The Economic Survey tabled by the Finance Minister on February 28th is a complete antithesis of the budget. It makes one wonder whether both came from the same Ministry. No measures have been undertaken to increase the cap on Foreign Direct Investment (FDI) into domestic market. To sustain a 9% growth the Survey demanded a raise in FDI for insurance to 49%, opening up the retail sector to foreign equity and 100% FDI in greenfield private agri banks. But these demands were not met. Instead Chidambaram endeared himself to the taxpayers by increasing the threshold taxable income by a steep Rs 40,000 to Rs 1,50,000 while for women it is Rs 1.8 lakh. The lowest tax rate of 10% cent will extend all the way to Rs 3 lakh, after which 20% tax will apply and 30% for salaries above Rs 5 lakh. This means an additional Rs 4,000 in the hand of a person who earns Rs 1.5 lakh. On the whole, the FM wants to put more money in the hands of the consumer, which would give them more spending power.

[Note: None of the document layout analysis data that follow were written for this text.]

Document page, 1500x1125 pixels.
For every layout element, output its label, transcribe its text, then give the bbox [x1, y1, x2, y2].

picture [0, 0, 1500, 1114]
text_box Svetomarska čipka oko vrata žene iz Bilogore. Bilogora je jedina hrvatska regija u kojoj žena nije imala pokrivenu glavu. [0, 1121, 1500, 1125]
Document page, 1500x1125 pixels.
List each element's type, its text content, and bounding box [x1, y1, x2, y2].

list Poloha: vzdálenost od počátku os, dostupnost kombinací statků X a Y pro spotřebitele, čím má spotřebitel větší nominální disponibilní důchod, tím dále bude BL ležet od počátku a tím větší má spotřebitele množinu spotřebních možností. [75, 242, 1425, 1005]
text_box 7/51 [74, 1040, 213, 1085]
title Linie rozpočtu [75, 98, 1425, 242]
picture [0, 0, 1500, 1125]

The Sensex reacted to the hike in short-term capital gains tax (the tax paid on a profit-making investment held for a year) from 10% to15%, by falling 1.38%. The revenue deficit, the excess of current expenditure over current receipts, was to have been brought down to zero by 31 March 2009 according to the Fiscal Responsibility and Budget Management Act. “This will not be done in 2008-09, but the year after that,” explained Chidambaram. That too could be wishful thinking once all the subsidies and the huge payout under the Sixth Pay Commission are counted.

Some Recommendations:

Young Poisoner's Handbook: A kooky thriller from the stables of British cinema that makes us believe that Mike Leigh and Ken Loach are not the only British auteurs.

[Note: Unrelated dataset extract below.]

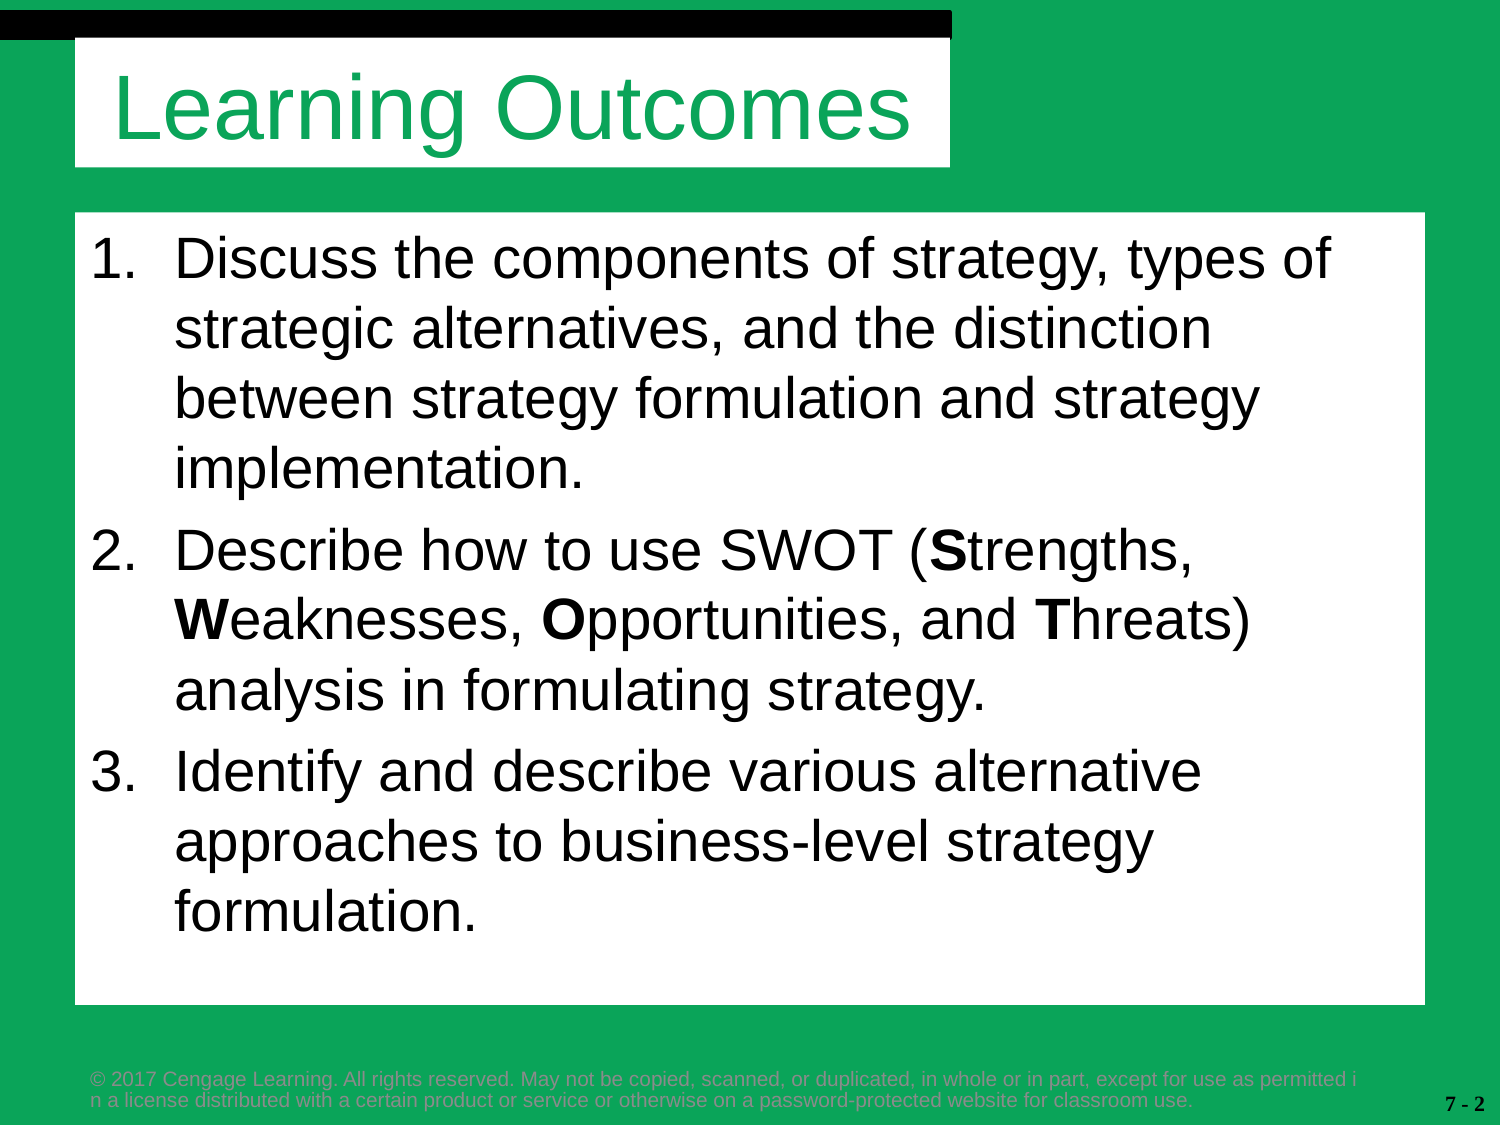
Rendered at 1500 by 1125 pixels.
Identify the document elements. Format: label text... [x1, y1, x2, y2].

footer © 2017 Cengage Learning. All rights reserved. May not be copied, scanned, or duplicated, in whole or in part, except for use as permitted in a license distributed with a certain product or service or otherwise on a password-protected website for classroom use. [75, 1037, 1375, 1120]
title Learning Outcomes [75, 37, 950, 168]
list Discuss the components of strategy, types of strategic alternatives, and the distinction between strategy formulation and strategy implementation. Describe how to use SWOT (Strengths, Weaknesses, Opportunities, and Threats) analysis in formulating strategy. Identify and describe various alternative approaches to business-level strategy formulation. [75, 212, 1425, 1005]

Le Diable Probablement: Probably Robert Bresson's most underrated film. Placement is going on in my J-School and people are taking jobs solely on the basis of pay package. And in these tumultous moments, this movie makes me believe that my passion for journalism should hold precedence over a few more pieces of paper.

Grbavica: I dislike reading history verbatim. Its englightening to watch a movie which has historic backdrop. One such is Grbavica. The agony involved in the aftermath of Balkan War is portrayed in the most humane way. The chances of you not liking this movie are as much as me hanging myself- Zero.

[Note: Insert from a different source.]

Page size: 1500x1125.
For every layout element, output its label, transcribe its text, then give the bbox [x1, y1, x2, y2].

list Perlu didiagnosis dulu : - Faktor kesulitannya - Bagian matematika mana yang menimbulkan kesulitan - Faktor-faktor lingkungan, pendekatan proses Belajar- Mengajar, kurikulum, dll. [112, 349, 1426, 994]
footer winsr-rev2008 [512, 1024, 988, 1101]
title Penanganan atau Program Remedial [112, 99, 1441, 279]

At 9:38 PM, Blogger sowmitra said...

got little complicated as I got along reading...maybe u could have made it more simpler...must be commended for your effort...

At 6:35 AM, Blogger Insomniac said...

Of course a please all budget was the need of the hour for the congress..but the baffling this is that every incumbent party tries to play this card..but no one ends up getting elected for a second term..probably anti incumbency factor supercedes all...
But the baffling thing is the euphoria surrounding the 60,000 crore remains to be seen that this huge waiver helps the food prices come down..coz the issue of inflation hasn't been touched at all..

At 5:01 AM, Anonymous Anonymous said...

Its true tht majority of the media has concentrated on the hyped waiver which was supposedly beneficial for the agrarians..but the waiver has been specified with a catch that thee area of land held by them shud b within 1.5 hectare.Thr r many farmers who own lands much than the specified value but still need the waiver badly(like the cotton reapers of karnataka).. yet the budget did make a favourable impact..
nice post. All the best for ur placements!